Sunday, January 05, 2020


Interesting design choice.
Parking Meters Are Rejecting Credit Cards in Y2K-Type Glitch
… The meters’ credit card payment software was configured to end on Jan. 1, resulting in the mass malfunction, the city’s Department of Transportation said. Parkeon, the vendor that developed the payment system, failed to update the software, officials said.
Sean Renn, a spokesman for the Flowbird Group, which owns Parkeon, said an anti-fraud security setting disabled the card payment system, causing the outage. The company provided the city with a software fix on Thursday, he added.
City workers were on sidewalks, reconfiguring the software meter by meter, Transportation Department officials said.
They said they had no estimate for how long the job would take. The city has 14,000 meters covering some 85,000 spaces.




Who will do it in 2020?
Fresh Cambridge Analytica leak ‘shows global manipulation is out of control’
An explosive leak of tens of thousands of documents from the defunct data firm Cambridge Analytica is set to expose the inner workings of the company that collapsed after the Observer revealed it had misappropriated 87 million Facebook profiles.
More than 100,000 documents relating to work in 68 countries that will lay bare the global infrastructure of an operation used to manipulate voters on “an industrial scale” are set to be released over the next months.
It comes as Christopher Steele, the ex-head of MI6’s Russia desk and the intelligence expert behind the so-called “Steele dossier” into Trump’s relationship with Russia, said that while the company had closed down, the failure to properly punish bad actors meant that the prospects for manipulation of the US election this year were even worse.
The release of documents began on New Year’s Day on an anonymous Twitter account, @HindsightFiles, with links to material on elections in Malaysia, Kenya and Brazil. The documents were revealed to have come from Brittany Kaiser, an ex-Cambridge Analytica employee turned whistleblower, and to be the same ones subpoenaed by Robert Mueller’s investigation into Russian interference in the 2016 presidential election.




I fall into the two finger category.
TypingDNA raises $7 million for AI that identifies people by how they type
TypingDNA — which was founded in Romania in 2016 by Adrian Gheara, Cristian Tamas, and Techstars alum Raul Popa, and which recently moved its headquarters to New York — provides typing biometrics authentication as a service, enabling companies to recognize people by the way they type.
… TypingDNA’s platform records dynamic statistics about pressed keyboard keys and turns them into typing patterns, which its proprietary engine analyzes and verifies against patterns collected from real-world users.
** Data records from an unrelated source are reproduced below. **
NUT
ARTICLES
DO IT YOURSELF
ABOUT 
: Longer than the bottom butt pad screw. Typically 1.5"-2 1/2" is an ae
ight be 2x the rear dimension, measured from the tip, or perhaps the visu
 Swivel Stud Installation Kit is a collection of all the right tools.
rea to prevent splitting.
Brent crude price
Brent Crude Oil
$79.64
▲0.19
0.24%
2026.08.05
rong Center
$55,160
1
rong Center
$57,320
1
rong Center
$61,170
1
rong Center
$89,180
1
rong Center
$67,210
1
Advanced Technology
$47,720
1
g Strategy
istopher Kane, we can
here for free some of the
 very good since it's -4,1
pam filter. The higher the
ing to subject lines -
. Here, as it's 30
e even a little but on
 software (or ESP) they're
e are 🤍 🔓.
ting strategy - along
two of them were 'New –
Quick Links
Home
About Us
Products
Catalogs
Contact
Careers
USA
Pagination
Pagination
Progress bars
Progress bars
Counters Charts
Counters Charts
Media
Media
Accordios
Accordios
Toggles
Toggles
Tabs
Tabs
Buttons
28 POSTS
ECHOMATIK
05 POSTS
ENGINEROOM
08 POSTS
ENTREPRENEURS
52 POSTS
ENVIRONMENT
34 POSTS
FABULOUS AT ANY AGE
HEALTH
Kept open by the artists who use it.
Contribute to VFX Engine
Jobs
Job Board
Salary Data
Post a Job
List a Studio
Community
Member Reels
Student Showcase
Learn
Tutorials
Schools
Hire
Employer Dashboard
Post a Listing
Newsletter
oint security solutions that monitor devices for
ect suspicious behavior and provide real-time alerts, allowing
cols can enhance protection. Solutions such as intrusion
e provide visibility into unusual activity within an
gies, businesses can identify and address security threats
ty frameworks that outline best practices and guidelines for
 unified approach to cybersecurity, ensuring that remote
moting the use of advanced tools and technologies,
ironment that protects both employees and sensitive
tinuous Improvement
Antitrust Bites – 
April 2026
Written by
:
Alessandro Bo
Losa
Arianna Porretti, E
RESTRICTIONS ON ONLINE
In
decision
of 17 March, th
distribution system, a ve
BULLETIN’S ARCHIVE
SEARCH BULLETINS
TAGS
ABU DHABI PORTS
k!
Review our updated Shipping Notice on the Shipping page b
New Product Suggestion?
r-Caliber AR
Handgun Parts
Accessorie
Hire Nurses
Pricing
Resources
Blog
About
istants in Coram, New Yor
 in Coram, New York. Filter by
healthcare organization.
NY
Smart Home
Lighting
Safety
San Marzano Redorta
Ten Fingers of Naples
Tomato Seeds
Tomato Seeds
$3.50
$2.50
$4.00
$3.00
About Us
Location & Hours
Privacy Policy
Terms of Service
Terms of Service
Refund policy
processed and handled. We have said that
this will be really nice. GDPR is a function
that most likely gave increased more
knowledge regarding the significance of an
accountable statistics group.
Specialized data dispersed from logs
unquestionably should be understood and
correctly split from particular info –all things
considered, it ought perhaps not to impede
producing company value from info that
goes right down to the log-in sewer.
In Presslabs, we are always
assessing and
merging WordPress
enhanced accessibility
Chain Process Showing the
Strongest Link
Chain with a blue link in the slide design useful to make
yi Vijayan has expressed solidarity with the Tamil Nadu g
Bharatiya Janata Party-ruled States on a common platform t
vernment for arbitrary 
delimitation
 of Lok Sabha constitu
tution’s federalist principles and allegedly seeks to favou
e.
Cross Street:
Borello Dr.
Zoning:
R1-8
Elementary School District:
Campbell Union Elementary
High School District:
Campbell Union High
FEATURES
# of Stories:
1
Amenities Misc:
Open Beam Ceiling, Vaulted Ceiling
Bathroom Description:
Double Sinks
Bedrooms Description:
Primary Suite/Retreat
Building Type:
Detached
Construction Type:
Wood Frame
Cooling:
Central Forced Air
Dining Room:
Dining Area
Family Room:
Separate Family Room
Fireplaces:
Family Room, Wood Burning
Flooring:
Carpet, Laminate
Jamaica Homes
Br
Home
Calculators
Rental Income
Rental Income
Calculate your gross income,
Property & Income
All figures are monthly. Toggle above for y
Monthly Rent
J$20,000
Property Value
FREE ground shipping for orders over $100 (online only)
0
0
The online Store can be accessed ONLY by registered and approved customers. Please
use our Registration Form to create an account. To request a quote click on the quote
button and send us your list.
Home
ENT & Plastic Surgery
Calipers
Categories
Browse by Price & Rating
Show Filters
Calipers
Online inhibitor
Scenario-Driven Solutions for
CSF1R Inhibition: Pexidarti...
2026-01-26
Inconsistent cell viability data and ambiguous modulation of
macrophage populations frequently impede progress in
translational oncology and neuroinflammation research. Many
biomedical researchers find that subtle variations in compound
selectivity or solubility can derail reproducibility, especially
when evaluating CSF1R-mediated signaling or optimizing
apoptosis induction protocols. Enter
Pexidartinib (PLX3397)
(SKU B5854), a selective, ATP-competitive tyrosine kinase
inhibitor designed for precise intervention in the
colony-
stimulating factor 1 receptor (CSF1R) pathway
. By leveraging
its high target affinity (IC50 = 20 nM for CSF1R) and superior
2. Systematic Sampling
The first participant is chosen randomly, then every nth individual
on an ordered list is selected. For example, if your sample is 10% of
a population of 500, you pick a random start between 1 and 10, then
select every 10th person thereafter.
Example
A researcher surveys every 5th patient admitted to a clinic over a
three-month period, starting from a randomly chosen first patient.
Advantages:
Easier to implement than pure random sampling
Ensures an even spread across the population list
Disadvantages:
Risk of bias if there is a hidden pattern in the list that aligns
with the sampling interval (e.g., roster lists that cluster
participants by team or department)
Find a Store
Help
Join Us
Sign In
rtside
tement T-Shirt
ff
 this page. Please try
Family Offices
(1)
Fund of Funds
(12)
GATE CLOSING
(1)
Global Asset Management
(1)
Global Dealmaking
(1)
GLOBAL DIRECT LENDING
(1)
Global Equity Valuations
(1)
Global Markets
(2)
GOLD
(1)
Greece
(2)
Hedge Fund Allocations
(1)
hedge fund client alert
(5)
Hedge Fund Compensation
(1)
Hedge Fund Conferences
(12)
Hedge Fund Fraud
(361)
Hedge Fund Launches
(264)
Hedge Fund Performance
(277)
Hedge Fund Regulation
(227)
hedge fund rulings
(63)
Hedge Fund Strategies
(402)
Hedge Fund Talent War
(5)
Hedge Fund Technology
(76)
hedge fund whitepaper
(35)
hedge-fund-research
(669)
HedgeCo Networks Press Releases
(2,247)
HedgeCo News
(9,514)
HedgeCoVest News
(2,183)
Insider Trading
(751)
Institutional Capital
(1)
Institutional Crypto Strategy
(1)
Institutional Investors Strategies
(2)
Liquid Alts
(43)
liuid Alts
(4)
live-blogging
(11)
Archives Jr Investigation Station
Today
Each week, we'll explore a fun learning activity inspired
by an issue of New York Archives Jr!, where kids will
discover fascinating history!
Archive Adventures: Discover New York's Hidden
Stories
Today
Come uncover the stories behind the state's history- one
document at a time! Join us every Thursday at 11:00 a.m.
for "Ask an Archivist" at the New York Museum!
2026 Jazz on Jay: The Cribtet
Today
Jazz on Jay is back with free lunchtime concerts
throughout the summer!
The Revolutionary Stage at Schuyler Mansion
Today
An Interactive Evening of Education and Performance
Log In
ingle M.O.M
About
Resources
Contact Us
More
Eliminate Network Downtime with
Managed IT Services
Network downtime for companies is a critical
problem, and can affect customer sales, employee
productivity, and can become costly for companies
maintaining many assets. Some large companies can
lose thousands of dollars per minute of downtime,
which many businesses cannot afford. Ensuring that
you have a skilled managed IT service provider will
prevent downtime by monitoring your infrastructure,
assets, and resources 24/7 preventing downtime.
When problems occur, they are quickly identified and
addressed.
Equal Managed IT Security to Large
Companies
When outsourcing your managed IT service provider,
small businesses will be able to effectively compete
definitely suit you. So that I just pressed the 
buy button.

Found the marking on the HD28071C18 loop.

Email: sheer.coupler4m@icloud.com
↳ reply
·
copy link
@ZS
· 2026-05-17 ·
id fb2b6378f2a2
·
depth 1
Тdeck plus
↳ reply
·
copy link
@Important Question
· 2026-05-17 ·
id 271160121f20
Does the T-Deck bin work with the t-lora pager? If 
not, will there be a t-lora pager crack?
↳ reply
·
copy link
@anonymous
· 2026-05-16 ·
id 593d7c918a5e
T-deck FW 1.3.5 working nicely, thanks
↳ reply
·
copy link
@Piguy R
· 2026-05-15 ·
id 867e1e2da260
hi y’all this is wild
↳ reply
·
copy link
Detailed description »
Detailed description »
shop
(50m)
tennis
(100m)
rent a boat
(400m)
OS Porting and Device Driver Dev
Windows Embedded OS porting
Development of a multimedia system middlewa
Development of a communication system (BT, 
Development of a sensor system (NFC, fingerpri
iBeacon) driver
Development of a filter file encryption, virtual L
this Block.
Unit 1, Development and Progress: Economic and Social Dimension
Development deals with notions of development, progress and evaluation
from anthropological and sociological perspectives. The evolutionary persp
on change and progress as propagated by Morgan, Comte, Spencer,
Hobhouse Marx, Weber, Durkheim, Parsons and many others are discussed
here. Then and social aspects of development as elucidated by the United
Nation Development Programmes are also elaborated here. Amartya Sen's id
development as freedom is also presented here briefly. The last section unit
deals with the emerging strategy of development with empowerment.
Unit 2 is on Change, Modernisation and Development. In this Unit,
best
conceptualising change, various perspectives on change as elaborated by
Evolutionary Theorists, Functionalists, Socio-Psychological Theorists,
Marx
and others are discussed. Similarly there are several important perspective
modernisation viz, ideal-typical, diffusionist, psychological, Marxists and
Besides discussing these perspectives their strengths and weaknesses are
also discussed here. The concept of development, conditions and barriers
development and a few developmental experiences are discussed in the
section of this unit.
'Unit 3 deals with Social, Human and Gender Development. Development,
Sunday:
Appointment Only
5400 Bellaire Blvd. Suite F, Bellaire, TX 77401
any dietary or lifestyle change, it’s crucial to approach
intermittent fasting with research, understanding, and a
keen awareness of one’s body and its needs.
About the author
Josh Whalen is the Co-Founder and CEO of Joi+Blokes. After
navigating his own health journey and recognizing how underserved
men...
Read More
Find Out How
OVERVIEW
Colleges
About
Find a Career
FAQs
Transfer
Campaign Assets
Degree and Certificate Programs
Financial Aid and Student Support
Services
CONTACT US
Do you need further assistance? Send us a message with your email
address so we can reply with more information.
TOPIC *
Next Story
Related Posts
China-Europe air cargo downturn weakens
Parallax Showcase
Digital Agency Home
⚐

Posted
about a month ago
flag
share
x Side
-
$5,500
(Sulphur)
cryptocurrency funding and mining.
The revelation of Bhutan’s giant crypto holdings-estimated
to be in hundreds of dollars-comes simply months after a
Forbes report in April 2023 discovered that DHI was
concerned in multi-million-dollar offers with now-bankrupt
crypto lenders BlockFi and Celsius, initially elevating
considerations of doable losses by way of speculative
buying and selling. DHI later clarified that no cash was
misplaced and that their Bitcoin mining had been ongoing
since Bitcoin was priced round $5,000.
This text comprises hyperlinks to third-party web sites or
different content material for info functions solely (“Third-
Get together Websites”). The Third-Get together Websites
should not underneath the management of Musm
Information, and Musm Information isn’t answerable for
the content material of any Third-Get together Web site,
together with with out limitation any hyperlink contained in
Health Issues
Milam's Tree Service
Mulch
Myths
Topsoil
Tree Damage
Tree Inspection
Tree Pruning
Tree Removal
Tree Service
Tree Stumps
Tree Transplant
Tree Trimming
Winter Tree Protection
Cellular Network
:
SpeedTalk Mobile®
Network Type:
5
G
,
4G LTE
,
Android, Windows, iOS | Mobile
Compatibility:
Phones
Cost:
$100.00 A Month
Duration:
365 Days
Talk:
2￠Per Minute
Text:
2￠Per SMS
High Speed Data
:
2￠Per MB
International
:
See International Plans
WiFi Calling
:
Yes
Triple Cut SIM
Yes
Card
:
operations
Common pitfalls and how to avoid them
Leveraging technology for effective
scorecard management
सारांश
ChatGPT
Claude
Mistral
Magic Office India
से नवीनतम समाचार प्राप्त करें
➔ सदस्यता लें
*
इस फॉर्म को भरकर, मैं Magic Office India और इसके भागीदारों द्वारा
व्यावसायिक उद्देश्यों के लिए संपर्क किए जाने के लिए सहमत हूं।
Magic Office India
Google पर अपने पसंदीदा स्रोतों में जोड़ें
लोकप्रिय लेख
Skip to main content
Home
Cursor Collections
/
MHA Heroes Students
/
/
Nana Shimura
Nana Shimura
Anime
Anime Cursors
As Popa explains, the way a person types on a keyboard is unique and fairly difficult to replicate — in point of fact, it’s behaviorally rich enough to reveal biometric traits like gender and age.




Perspective.
S. Korea starts universal super high-speed Internet service
South Korea has started offering super high-speed Internet services for the entire country that will allow universal, convenient access to online data, the government said on Sunday.
“High-speed internet has been designated as a universal service that everyone is entitled to receive no matter where they are,” the Ministry of Science and ICT said.
… The move makes the country the eighth in the world to offer universal high-speed Internet to all citizens, but the transmission speed of 100 mega bit per second (100 Mbps) is the fastest by far, the ministry said.
The US, Spain, Switzerland, Finland, Malta, Croatia and Sweden have all introduced universal service, although the average speed offered stands at 10 Mbps for the US with many others getting access speeds of just 1-2 Mbps.